= PROBLEM STATEMENT =
Whenever the string "time" turns up in a line of the data below, copy that line.

= INPUT DATA =
Content starts

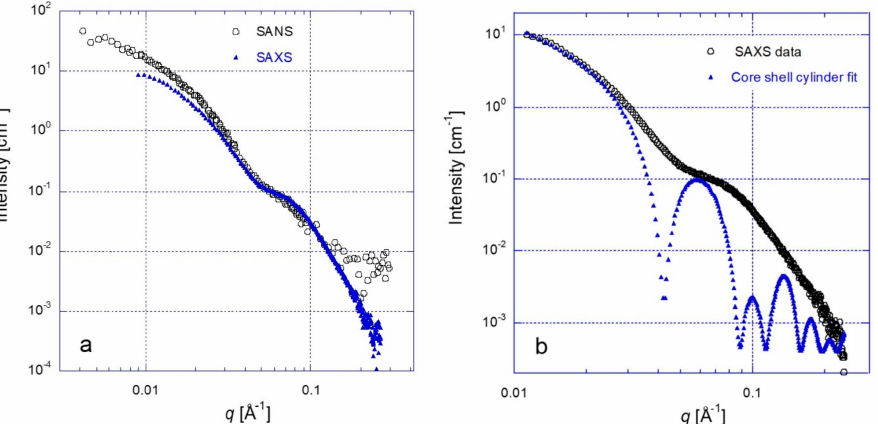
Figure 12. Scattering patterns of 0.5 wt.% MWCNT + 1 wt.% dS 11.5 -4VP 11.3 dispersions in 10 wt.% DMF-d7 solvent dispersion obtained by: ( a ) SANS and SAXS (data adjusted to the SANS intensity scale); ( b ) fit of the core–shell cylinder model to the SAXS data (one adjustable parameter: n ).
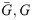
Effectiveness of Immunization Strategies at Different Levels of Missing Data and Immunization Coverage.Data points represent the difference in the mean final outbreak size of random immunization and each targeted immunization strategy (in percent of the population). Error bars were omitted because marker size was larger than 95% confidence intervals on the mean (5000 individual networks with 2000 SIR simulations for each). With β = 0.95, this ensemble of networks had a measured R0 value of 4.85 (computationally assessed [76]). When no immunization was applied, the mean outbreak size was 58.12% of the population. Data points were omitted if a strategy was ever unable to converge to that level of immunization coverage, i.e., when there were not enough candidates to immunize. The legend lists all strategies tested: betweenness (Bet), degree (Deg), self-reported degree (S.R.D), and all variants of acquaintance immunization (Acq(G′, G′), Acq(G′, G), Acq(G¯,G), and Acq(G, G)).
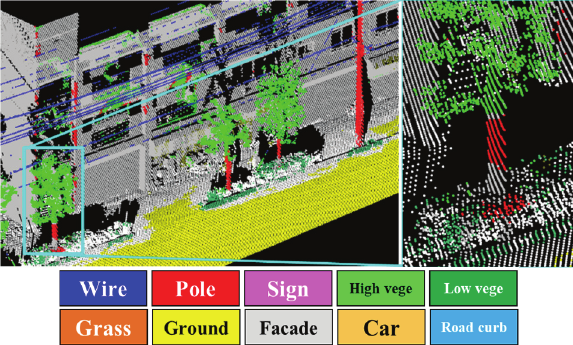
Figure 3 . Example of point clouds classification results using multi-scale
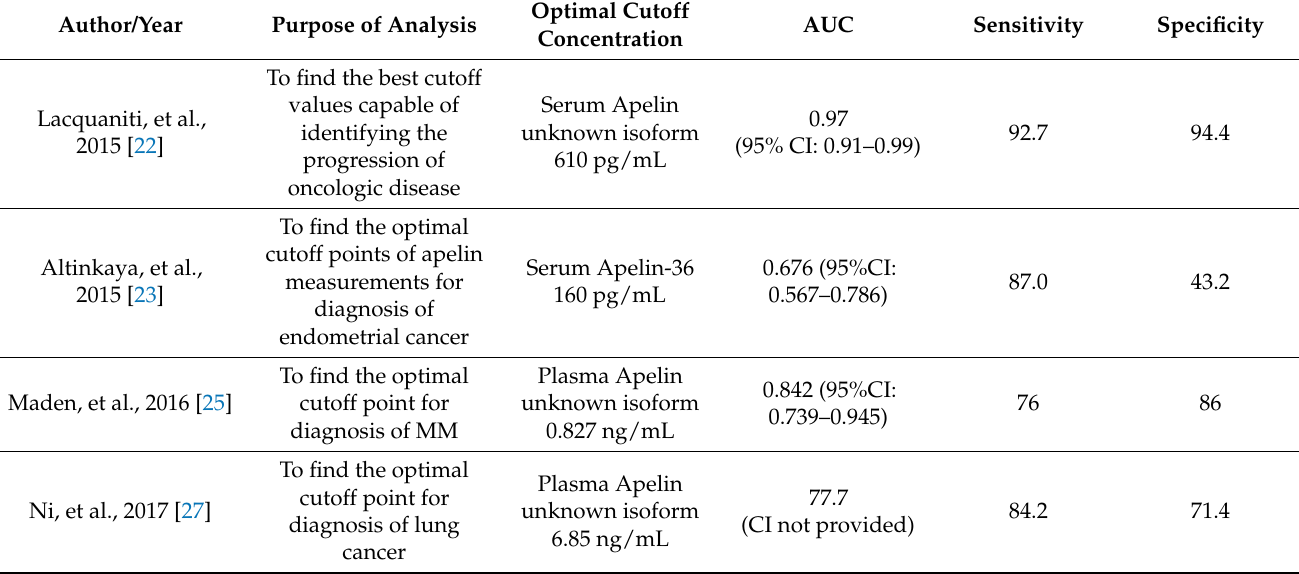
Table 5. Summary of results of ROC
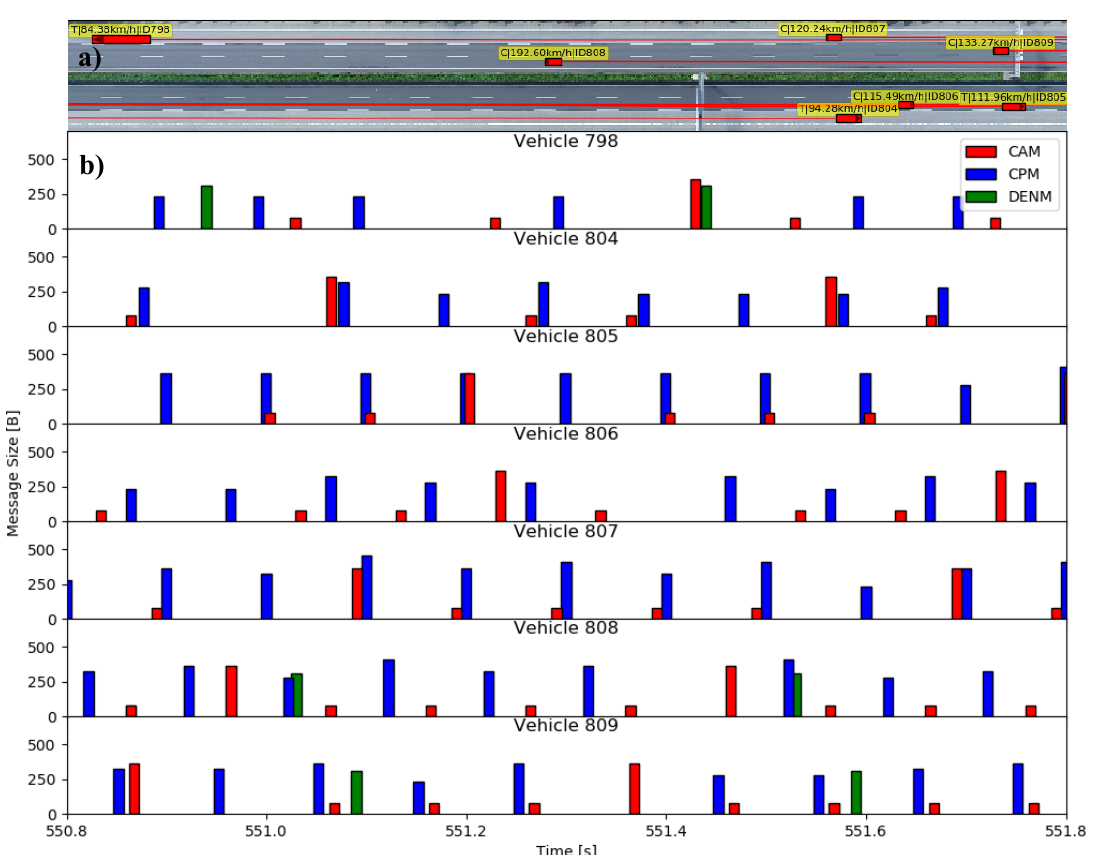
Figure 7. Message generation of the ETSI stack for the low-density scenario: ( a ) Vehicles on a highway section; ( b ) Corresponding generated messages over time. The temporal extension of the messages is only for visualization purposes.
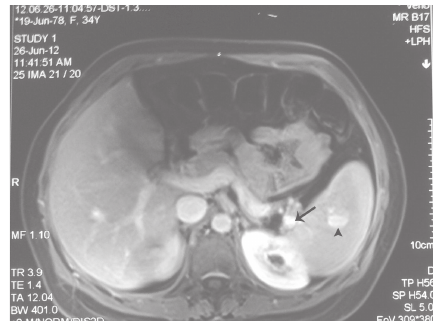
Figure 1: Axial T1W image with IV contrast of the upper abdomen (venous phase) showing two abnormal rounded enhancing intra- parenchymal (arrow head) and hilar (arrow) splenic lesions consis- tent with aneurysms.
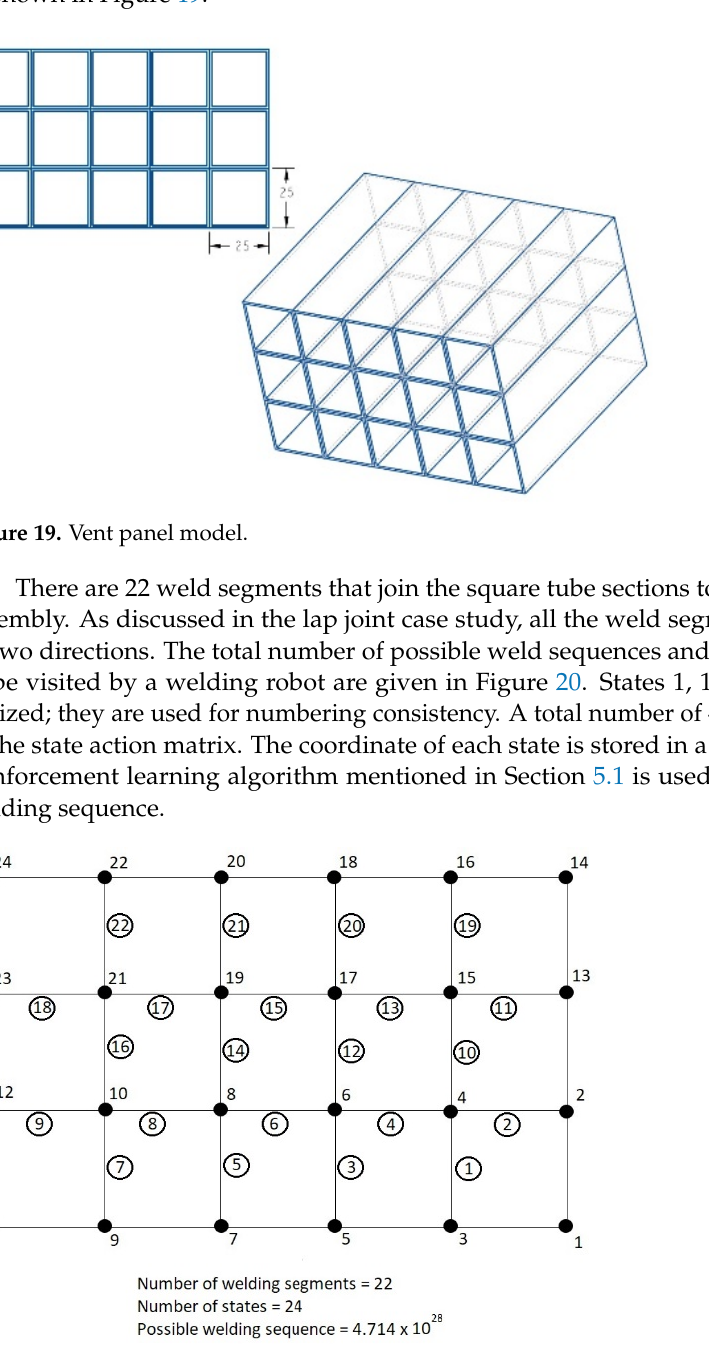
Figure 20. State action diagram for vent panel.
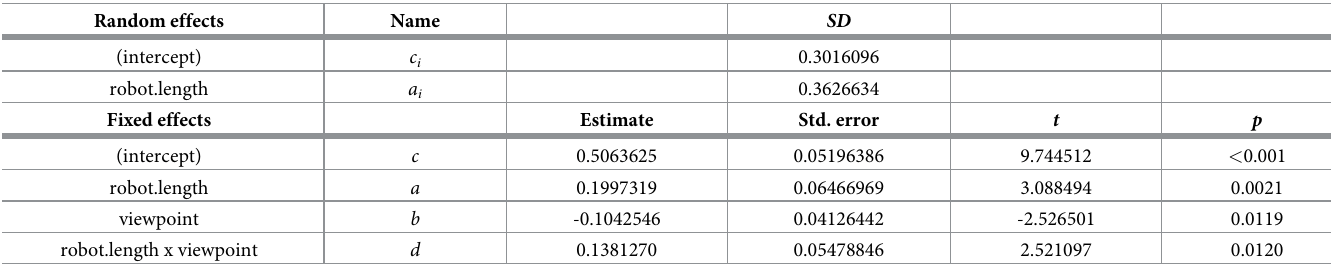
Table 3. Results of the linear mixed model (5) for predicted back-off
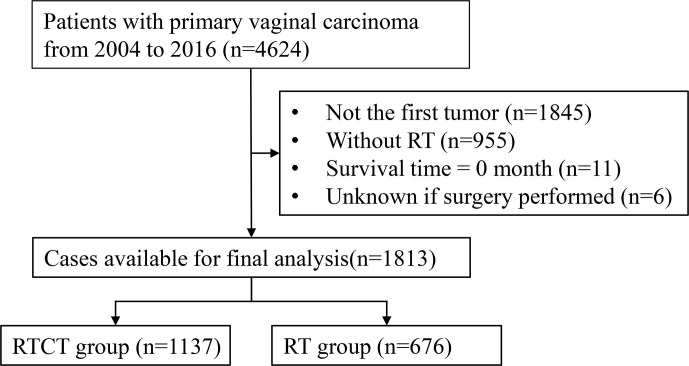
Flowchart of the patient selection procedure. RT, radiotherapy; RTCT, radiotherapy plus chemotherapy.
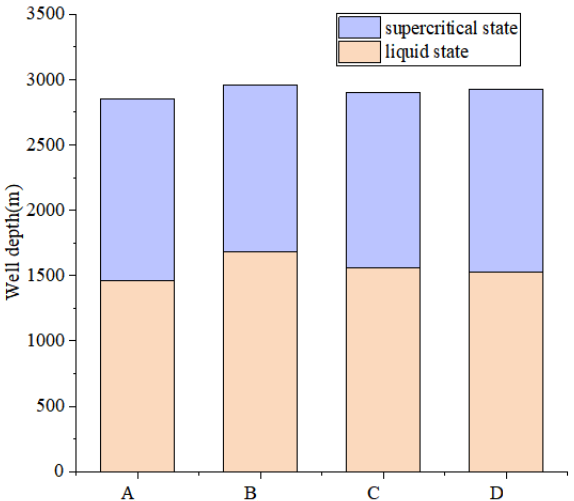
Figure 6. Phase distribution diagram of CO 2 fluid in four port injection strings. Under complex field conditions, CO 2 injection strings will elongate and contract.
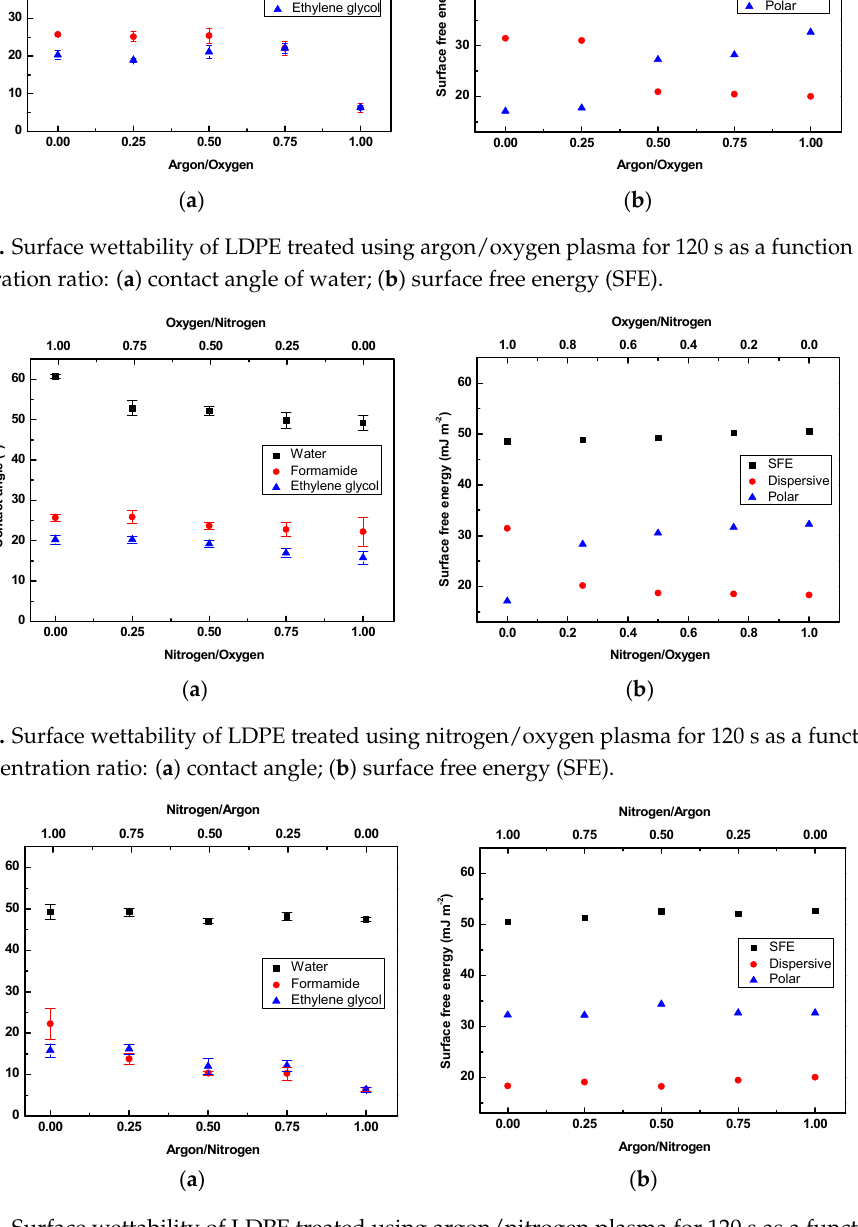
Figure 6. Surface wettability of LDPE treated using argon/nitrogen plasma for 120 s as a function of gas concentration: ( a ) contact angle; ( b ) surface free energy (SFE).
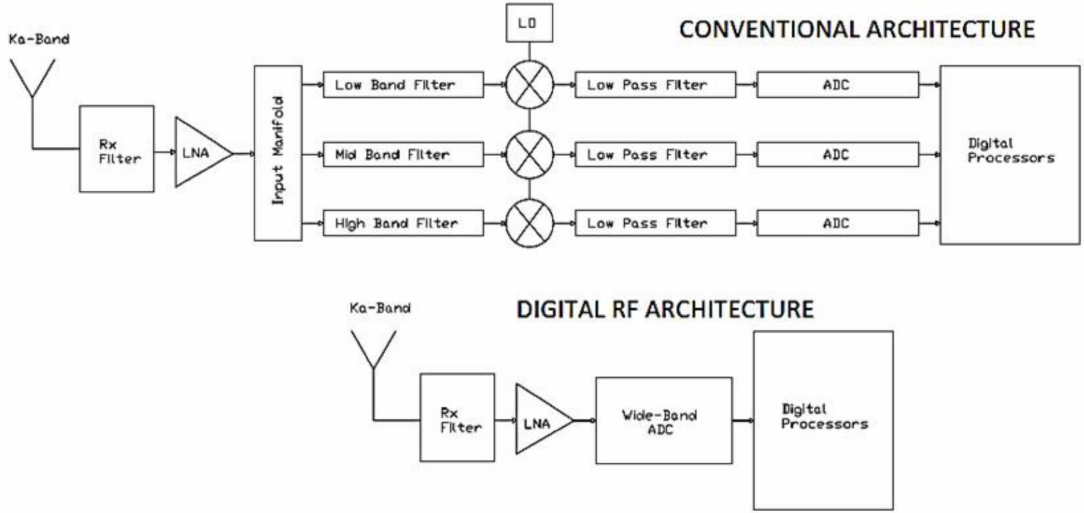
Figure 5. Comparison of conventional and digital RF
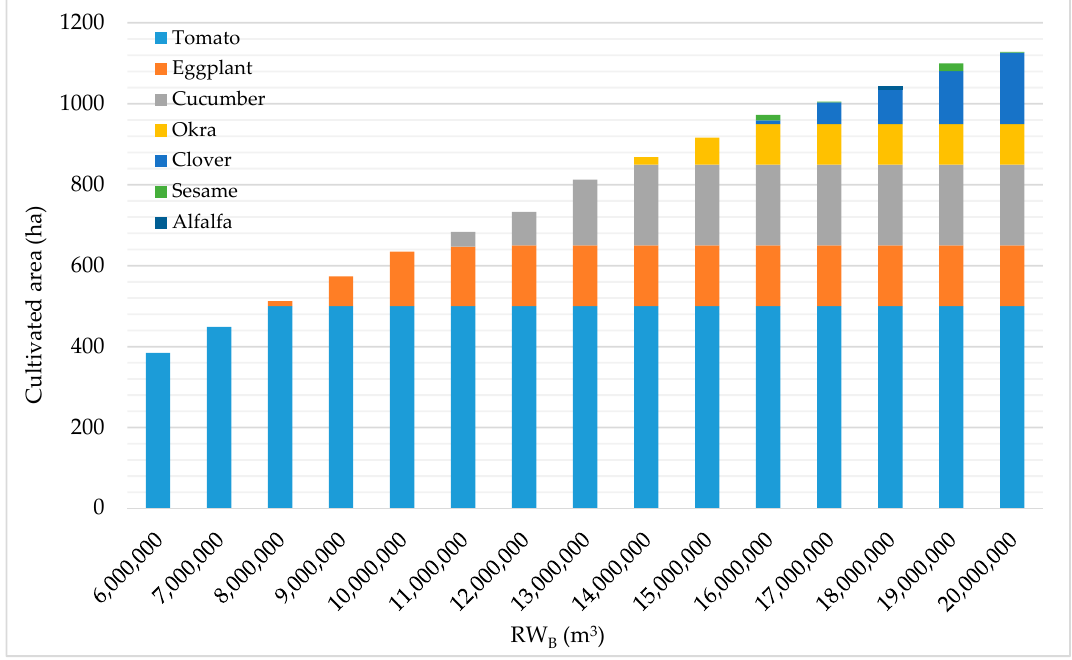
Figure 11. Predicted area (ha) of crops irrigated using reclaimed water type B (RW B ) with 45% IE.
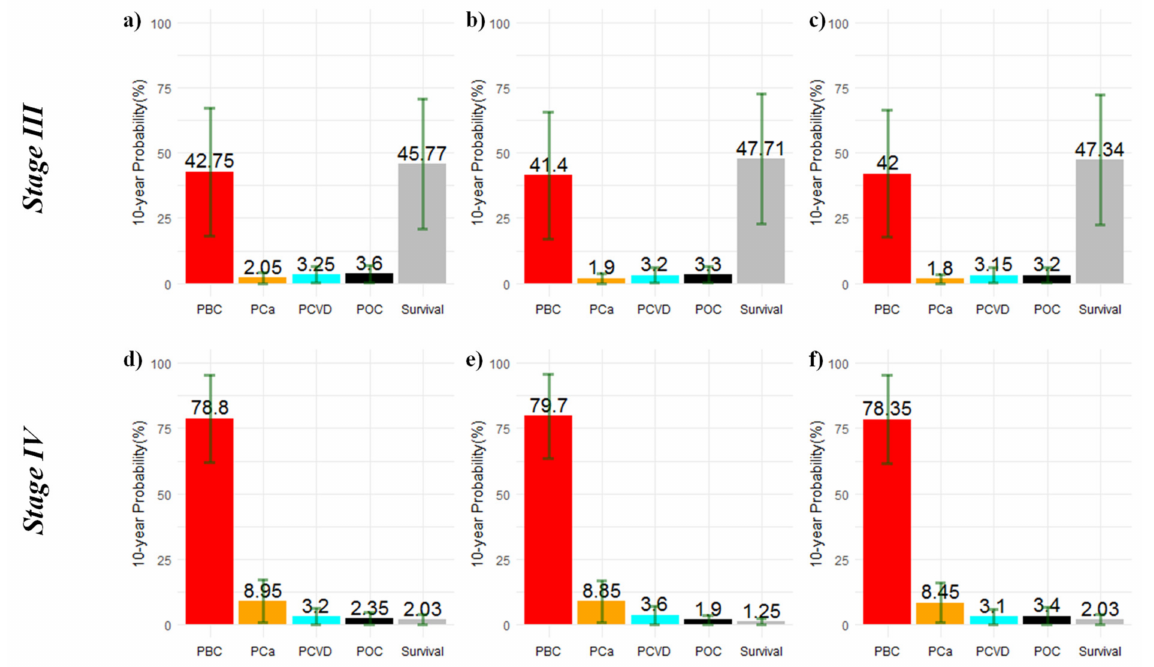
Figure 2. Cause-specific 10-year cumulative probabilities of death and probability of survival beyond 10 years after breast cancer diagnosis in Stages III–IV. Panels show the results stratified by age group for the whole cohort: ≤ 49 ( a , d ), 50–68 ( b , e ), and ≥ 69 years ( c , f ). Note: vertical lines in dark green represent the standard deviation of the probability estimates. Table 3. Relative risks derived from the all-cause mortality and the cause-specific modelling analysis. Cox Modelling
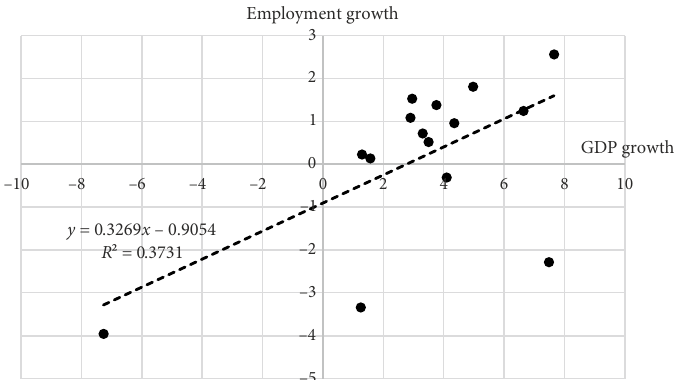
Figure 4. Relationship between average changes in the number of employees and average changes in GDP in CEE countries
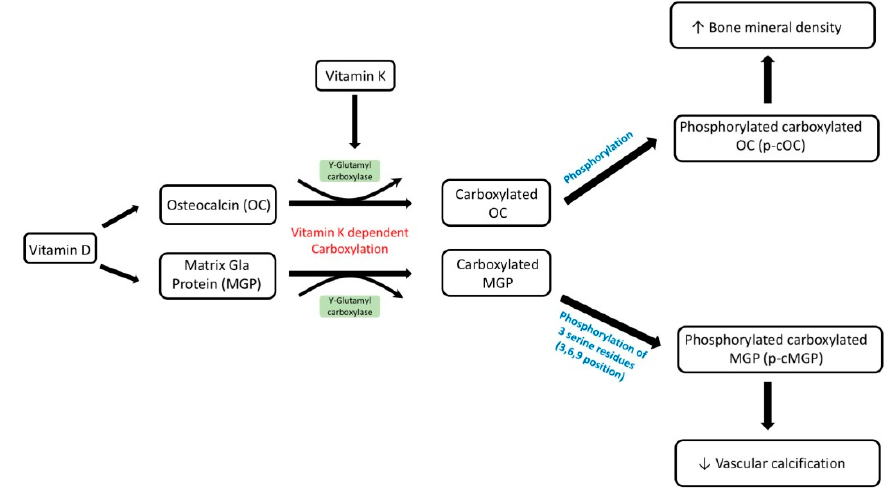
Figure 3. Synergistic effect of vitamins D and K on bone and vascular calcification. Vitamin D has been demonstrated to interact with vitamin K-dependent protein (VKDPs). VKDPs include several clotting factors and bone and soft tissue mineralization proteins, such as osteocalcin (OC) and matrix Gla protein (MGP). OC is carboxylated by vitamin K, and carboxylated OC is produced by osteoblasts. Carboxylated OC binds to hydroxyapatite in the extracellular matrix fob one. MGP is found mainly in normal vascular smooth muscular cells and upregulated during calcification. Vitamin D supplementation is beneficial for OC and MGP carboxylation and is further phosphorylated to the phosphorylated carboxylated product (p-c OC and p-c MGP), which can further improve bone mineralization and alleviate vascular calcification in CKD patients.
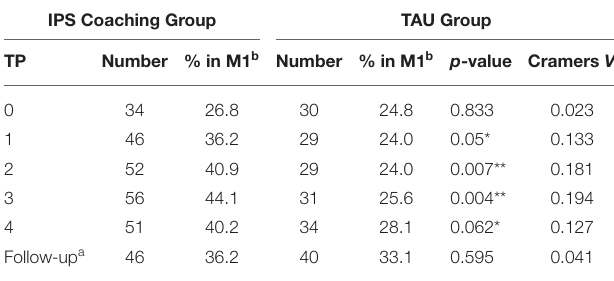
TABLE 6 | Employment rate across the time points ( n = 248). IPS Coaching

Content ends

= RESPONSE =
Figure 7. Message generation of the ETSI stack for the low-density scenario: ( a ) Vehicles on a highway section; ( b ) Corresponding generated messages over time. The temporal extension of the messages is only for visualization purposes.
TABLE 6 | Employment rate across the time points ( n = 248). IPS Coaching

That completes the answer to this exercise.